Posted January. 01, 2015 06:30,   

한국어

2015 is the year of blue sheep. Blue sheep (see photo) are called fortunate animals as they are the combination of sheep, the symbol of peace and fortune, and the active blue color. Are there blue sheep on earth?

There is none in Korea but there are animals called blue sheep in the Himalayas, Bhutan, and the mountainous areas of Pakistan.

Blue sheep are more like goats rather than sheep, which people grow for wool. They are about 165 centimeters long and around 90 centimeters tall. Males are generally bigger than females, and both males and females have a horn. Though they are called “blue sheep,” the color of their wool is more like brown and grey. They are named as blue sheep as the color of their wool is faintly bluish. Their wool, which is greyish blue, can be a perfect protective color in rocky mountains where they live.

Just as the color of the wool of blue sheep is closer to grey than clear blue, it is not easy to find an animal with a clear blue color. “As blue is the most difficult color to find in the environment on earth, animals with a blue color can hardly survive,” said Kim San-ha, secretary-general of the Biodiversity Foundation. “For this reason, animals with clear blue pigments are very rare.”

Animals with a clear blue color use blue not to hide themselves but to make themselves highlighted. The clear blue of poison frogs in tropical forests in Central and Latin America means a “threat.” A gram of poison from the frog can kill 8,333 people.

A blue color may not be a real blue. The color of the feathers of peacocks or the wings of Morpho butterflies is not blue but transparent. A feather of a peacock has multiple layers of transparent protein with a diagram of 100 nanometers (one nanometer is a one-billionth meter) and this causes the scattering of light.
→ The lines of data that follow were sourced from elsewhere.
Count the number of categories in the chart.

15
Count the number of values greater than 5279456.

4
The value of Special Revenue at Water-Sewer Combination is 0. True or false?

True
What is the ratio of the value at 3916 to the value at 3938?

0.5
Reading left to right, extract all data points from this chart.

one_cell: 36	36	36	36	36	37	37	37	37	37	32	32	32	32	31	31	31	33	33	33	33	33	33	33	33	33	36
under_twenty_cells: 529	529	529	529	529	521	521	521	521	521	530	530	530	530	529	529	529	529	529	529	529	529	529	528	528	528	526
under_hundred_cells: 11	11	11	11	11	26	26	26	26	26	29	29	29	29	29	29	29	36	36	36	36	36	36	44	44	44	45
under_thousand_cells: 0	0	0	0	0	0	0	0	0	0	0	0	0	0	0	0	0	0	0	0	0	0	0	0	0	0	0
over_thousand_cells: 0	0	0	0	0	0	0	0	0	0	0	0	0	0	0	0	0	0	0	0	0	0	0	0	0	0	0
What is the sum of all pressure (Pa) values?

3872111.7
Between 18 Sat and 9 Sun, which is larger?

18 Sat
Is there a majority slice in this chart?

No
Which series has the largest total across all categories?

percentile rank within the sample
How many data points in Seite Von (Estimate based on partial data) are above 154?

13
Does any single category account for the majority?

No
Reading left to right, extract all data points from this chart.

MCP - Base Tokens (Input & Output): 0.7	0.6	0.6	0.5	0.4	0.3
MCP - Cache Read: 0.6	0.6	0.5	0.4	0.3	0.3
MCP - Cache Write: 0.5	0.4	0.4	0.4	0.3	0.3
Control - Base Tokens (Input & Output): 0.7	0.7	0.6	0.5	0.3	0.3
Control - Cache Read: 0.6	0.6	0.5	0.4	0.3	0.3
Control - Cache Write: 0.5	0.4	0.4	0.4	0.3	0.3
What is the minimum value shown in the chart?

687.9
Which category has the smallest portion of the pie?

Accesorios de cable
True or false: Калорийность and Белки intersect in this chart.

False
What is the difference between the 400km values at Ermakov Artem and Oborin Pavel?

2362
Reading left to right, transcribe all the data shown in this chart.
The sunlight is separated into natural colors and only blue is reflected to the outside. For such reason, the butterflies are seen as blue to us.

An international research team from eight countries led by the Australian team announced in science in June last year that sheep were separated from goats about four million years ago and they have evolved into what they look now. This is found based on the analysis of genomes just as the human genome project completed in 2003. The research team said, “Wool, which is commonly used as a material for clothing today, is also the product of evolution. Processing fatty acid produced during rumination made wool greasier and warmer.